For purposes of the duty drawback adjustment, Commerce failed to account for the fact the drawback affected the export price to constructed export price ratio (EP/CEP).  The court stated, that the U.S. price “adjustment for drawback, being causally related to exportation, not production, is allocable only to the exports to which it relates; therefore, because the result of the methodology applied in the Redetermination apparently denied the full adjustment to EP/CEP which Icdas is lawfully entitled without adequate justification, further remand for reconsideration (and justification of any modification) is required.” Slip Op. pg. 10.   However, the court agreed with the Redetermination that Commerce’s standard duty drawback methodology was flawed insofar as it produces a distorted comparison of a per-unit NV with a per-unit EP/CEP when production involves a mixture of foreign-sourced and domestic-sourced inputs. The matter was remanded back to Commerce for further explanation and to resolve the imbalance created by the current duty drawback methodology.  Other issues remanded were the date of sale (whether it be the date of purchase order or date of invoice) and whether “correction” to cap the adjusted/attributed alloy costs so that they do not exceed total alloy costs incurred during the POI was appropriate.

 

United States Court of Appeals for the Federal Circuit

 

CIT Case on Classification of Carnitine Products Reversed

In Sigma-Tau Health Science, Inc. AKA Sigma-Tau Health Science LLC v. United States Court No. 2016-1125 (September 26, 2016),  that concerned the classification of two chemical carnitine products, L-Tauro and GlycoCarn, Sigma-Tau Health Science, Inc. (“Sigma-Tau”) protested liquidations of entries of these products.  Sigma-Tau argued that the products should be classified under HTSUS heading 2936 (which encompasses “provitamins and vitamins”), subheading 2936.29.50, a duty-free classification.  The Court of International Trade (“CIT”) concluded that Sigma-Tau’s products should be classified under a different subheading, 2923.90.00, making them ineligible for duty-free treatment. Sigma-Tau HealthScience, Inc. v. United States (“Sigma-Tau”), 98 F. Supp. 3d 1365, 1377–78 (Ct. Int’l Trade 2015).

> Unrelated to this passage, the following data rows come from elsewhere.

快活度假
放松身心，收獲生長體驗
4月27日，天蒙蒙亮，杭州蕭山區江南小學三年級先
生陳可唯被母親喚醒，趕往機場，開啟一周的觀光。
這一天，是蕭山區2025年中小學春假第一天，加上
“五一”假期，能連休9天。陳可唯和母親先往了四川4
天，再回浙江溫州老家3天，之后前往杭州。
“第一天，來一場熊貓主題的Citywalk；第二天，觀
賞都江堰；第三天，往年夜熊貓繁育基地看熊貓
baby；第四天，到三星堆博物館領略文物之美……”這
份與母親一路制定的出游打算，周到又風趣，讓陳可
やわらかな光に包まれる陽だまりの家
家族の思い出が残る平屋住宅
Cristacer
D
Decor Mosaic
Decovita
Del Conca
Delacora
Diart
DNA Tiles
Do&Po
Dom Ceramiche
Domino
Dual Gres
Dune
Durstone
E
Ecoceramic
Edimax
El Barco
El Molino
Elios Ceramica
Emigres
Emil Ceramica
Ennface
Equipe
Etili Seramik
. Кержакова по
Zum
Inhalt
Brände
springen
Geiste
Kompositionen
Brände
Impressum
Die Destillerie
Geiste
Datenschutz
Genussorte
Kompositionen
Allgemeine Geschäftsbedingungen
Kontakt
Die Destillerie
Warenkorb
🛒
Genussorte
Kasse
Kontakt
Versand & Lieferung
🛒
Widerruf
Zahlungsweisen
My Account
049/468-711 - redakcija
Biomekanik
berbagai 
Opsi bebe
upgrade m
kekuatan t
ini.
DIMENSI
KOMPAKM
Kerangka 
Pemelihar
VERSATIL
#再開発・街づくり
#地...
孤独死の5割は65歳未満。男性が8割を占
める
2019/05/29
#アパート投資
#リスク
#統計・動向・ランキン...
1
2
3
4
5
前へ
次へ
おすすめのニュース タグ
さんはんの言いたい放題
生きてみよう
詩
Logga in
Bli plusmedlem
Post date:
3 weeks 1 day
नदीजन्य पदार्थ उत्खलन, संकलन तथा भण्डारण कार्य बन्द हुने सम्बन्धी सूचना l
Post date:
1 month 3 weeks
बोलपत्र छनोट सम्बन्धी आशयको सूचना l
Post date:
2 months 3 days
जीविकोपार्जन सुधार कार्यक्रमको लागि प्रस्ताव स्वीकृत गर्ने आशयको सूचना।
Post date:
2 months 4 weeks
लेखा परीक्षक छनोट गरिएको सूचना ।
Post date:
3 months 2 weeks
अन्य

On appeal, the parties agreed that the only issue was whether Sigma-Tau’s products are properly classified as vitamins under HTSUS heading 2936. In rejecting the Explanatory Note definition of “vitamin,” the Federal Circuit created its own definition. It stated, “We therefore adopt, as the definition of “vitamin,” the following: vitamins are organic chemical substances that are essential micronutrients because, in general, the body cannot produce them or produce sufficient amounts of them.”  Slip Op., pg.16.  Because neonates require L-Carnitine to grow, and do not synthesize them endogenously, they require an exogenous supply of L-Carnitine. Because L-Carnitine are essential micronutrients that neonates require, the Federal Circuit found them to be “vitamins” under Heading 2936. Therefore, the Federal Circuit agreed with Sigma-Tau that its carnitine products are properly classified under that heading, because carnitine is a vitamin in infants less than four weeks old or neonates.